* Prompt
When you reach the line containing "EXTREMADURA" in the data below, begin returning lines exactly as written, and stop once the line containing "特定商取引法に基づく表記" has been returned.

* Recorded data
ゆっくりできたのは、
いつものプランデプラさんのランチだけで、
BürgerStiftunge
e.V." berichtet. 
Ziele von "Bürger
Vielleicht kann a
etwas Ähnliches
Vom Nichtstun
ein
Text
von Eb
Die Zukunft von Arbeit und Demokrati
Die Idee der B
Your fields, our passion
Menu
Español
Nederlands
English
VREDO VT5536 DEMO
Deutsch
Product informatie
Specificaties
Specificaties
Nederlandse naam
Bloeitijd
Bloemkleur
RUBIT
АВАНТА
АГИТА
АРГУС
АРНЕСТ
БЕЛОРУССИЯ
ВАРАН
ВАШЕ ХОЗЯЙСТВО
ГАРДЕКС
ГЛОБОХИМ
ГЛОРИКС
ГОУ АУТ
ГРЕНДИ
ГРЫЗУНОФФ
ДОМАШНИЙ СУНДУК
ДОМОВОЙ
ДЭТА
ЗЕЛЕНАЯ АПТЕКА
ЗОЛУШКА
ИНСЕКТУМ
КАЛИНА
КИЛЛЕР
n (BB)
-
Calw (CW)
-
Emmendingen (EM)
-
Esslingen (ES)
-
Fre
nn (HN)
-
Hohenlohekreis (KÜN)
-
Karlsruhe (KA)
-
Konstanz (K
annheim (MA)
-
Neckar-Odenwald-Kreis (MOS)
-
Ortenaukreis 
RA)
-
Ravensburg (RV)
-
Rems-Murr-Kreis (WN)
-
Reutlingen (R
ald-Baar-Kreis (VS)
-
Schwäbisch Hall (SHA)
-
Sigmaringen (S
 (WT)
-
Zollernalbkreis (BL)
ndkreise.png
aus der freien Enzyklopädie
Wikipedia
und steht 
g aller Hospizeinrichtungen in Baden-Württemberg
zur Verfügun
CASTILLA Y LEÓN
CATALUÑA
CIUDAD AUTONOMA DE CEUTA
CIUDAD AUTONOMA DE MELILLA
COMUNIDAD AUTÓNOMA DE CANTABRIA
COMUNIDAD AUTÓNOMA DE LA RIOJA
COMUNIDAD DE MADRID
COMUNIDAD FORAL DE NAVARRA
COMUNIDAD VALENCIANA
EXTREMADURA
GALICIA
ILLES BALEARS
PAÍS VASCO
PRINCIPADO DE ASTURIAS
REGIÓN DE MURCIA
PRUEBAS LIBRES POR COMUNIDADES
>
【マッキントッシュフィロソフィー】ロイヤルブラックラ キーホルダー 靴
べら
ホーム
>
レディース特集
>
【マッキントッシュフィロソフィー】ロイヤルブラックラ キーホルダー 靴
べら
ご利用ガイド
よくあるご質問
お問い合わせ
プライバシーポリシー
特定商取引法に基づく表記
==
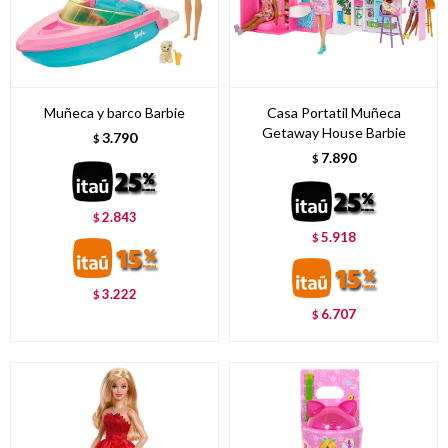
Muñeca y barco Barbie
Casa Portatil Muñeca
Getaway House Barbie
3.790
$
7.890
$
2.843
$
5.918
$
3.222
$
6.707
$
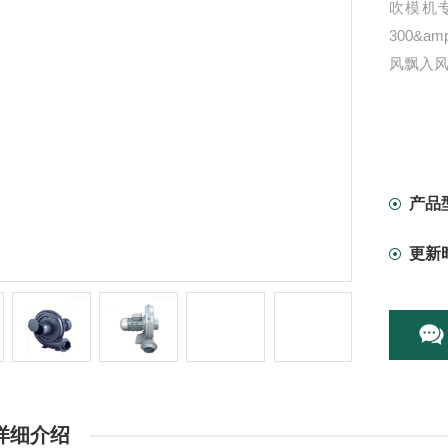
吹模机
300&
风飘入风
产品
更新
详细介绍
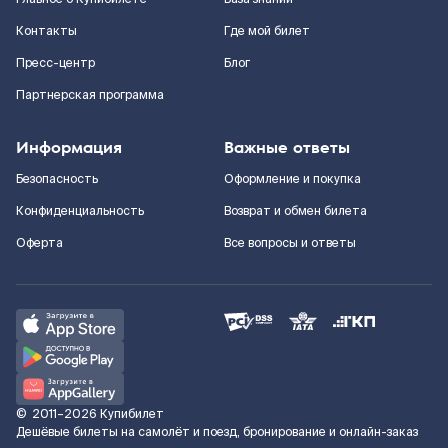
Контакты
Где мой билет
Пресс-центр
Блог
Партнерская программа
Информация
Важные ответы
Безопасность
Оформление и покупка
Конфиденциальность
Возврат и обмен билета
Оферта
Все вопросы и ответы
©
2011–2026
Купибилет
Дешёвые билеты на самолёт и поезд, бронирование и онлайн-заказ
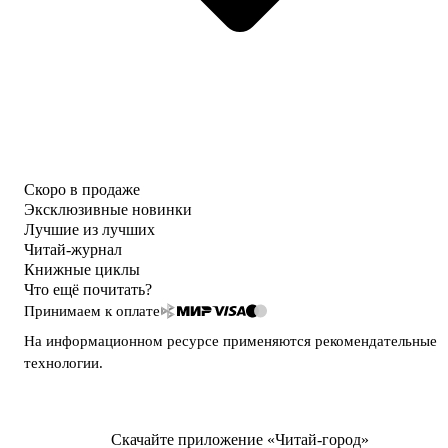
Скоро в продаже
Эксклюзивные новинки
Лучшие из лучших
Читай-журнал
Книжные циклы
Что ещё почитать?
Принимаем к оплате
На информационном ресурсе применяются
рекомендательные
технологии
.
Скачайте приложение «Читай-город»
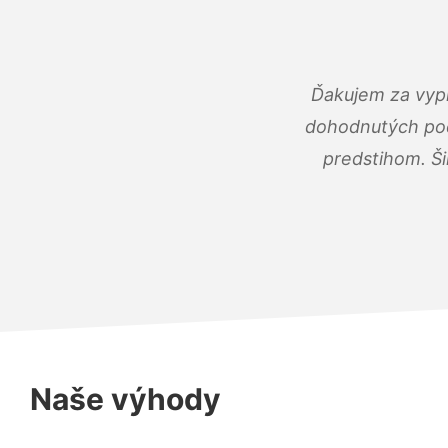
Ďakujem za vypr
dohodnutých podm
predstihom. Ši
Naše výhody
---
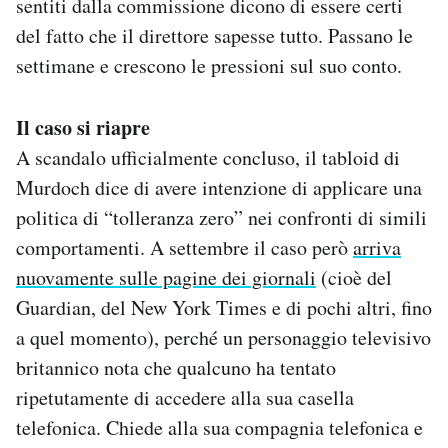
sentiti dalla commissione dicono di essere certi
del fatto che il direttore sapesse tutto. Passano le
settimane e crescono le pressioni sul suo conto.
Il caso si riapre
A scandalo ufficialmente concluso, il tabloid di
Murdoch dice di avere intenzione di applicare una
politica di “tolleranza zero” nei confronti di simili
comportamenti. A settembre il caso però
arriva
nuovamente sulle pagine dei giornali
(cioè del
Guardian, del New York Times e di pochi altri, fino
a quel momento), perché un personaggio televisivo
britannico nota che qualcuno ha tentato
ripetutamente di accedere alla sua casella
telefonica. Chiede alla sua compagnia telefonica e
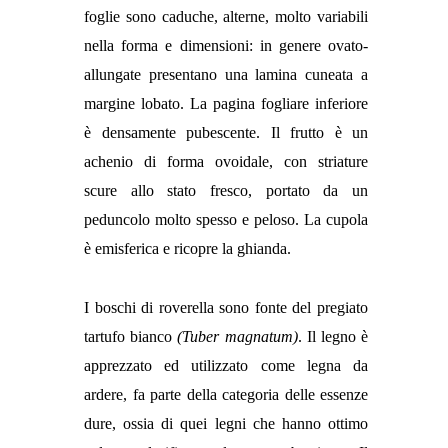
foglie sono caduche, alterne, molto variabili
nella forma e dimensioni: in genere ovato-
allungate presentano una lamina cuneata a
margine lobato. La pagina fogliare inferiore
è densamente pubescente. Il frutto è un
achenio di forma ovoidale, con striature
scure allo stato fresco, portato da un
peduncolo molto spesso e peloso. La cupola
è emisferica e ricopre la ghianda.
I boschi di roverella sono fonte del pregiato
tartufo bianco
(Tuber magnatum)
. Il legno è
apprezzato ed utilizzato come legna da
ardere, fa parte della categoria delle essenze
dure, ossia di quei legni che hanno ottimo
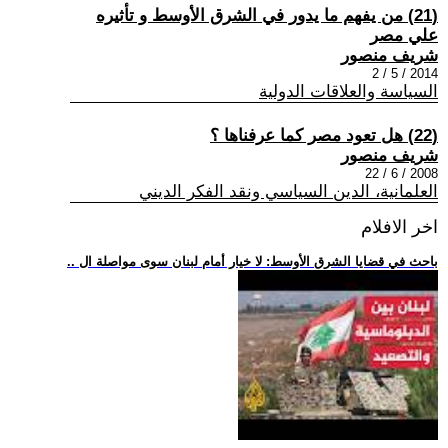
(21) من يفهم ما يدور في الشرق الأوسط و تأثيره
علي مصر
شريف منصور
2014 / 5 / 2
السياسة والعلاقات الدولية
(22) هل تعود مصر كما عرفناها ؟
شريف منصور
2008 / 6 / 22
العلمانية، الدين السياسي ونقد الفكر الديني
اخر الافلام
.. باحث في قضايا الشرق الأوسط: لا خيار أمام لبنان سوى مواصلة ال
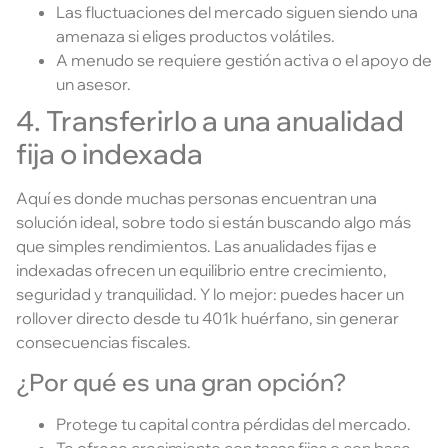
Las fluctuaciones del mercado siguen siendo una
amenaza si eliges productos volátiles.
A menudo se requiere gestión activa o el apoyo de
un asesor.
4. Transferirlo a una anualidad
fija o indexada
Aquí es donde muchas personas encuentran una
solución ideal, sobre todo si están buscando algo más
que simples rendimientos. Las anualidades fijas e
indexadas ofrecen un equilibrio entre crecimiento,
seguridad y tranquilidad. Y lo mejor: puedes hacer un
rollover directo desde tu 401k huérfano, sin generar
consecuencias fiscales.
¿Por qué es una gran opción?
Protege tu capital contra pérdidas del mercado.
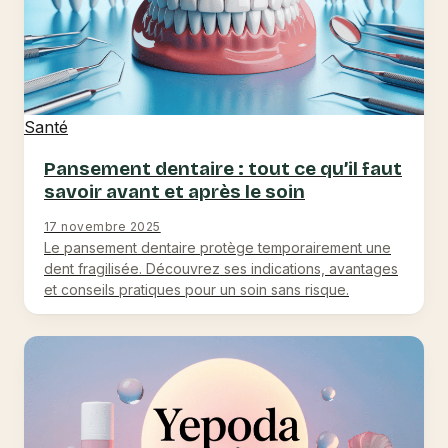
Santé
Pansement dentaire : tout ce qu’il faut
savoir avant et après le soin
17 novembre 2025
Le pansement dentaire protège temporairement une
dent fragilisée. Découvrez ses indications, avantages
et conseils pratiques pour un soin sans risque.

* Result of the task
EXTREMADURA
GALICIA
ILLES BALEARS
PAÍS VASCO
PRINCIPADO DE ASTURIAS
REGIÓN DE MURCIA
PRUEBAS LIBRES POR COMUNIDADES
>
【マッキントッシュフィロソフィー】ロイヤルブラックラ キーホルダー 靴
べら
ホーム
>
レディース特集
>
【マッキントッシュフィロソフィー】ロイヤルブラックラ キーホルダー 靴
べら
ご利用ガイド
よくあるご質問
お問い合わせ
プライバシーポリシー
特定商取引法に基づく表記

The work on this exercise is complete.